See the problem? There's no build-up prior to this - you could try and hazard a guess that Rolf is descended from Alis, but we don't know anything about his life before the game starts, let alone why his orphaned status is so important (because the death of Rolf's parents wasn't an accident). And the bitch of it is, there's no time to digest this information, because you're catapulted forward towards the end of the game, and there's a brilliant plot twist where the true masterminds are revealed... it would've been great, but at that point you're so saturated with exposition that any dramatic impact is lost. The story ultimately achieves an ambiguous climax that would've been amazing, had we been given time to appreciate it. Thematically, the game goes all-out at this point: we see how dependence on technology leads to complacency and weakness, and Rolf's ultimate decision is wonderfully ambivalent in the sense that you're wondering whether he knows the ultimate consequences of his actions, and accepts them because the alternative is unthinkable. Lots of clever ideas, hampered by the fact that they're not set up properly.

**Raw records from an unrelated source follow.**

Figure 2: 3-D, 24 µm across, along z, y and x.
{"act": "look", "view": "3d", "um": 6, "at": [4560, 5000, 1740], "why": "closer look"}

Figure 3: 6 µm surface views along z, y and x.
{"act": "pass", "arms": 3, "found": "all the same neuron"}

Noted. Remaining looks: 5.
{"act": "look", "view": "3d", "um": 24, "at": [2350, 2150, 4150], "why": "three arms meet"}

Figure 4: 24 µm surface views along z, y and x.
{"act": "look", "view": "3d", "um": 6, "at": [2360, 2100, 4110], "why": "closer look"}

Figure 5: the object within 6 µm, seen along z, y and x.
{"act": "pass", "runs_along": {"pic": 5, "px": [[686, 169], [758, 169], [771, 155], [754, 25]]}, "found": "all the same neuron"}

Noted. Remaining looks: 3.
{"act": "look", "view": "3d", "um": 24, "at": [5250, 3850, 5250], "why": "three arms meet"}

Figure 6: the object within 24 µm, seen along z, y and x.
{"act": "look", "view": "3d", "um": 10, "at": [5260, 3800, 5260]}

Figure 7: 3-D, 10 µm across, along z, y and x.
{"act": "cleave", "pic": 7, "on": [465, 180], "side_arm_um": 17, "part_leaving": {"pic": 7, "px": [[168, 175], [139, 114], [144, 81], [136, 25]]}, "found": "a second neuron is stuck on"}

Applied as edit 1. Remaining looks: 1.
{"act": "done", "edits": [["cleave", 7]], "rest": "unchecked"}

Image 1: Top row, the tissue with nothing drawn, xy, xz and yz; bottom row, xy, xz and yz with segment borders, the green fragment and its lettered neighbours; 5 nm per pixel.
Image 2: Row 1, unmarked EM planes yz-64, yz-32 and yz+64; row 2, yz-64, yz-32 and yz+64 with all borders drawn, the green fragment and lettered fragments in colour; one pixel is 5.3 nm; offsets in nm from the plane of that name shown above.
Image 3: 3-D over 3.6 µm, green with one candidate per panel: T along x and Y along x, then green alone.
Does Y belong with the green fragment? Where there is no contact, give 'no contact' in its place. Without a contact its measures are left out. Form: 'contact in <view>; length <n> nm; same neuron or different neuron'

Side note: continuing a nice tradition from the first game, the toughest fighter and the most efficient healer in "Phantasy Star II" are both women (Anna Zirski and Amy Sage, respectively). Still with minimal personalities, but again, it's enough that they're front and center. And, of course, this is one of the few games I'm familiar with where the final boss is a woman.

An above-average game, though I imagine my opinion of it would be much lower if I'd actually had to fight my way through random battles every five steps. But it gets the job done, and that's what counts.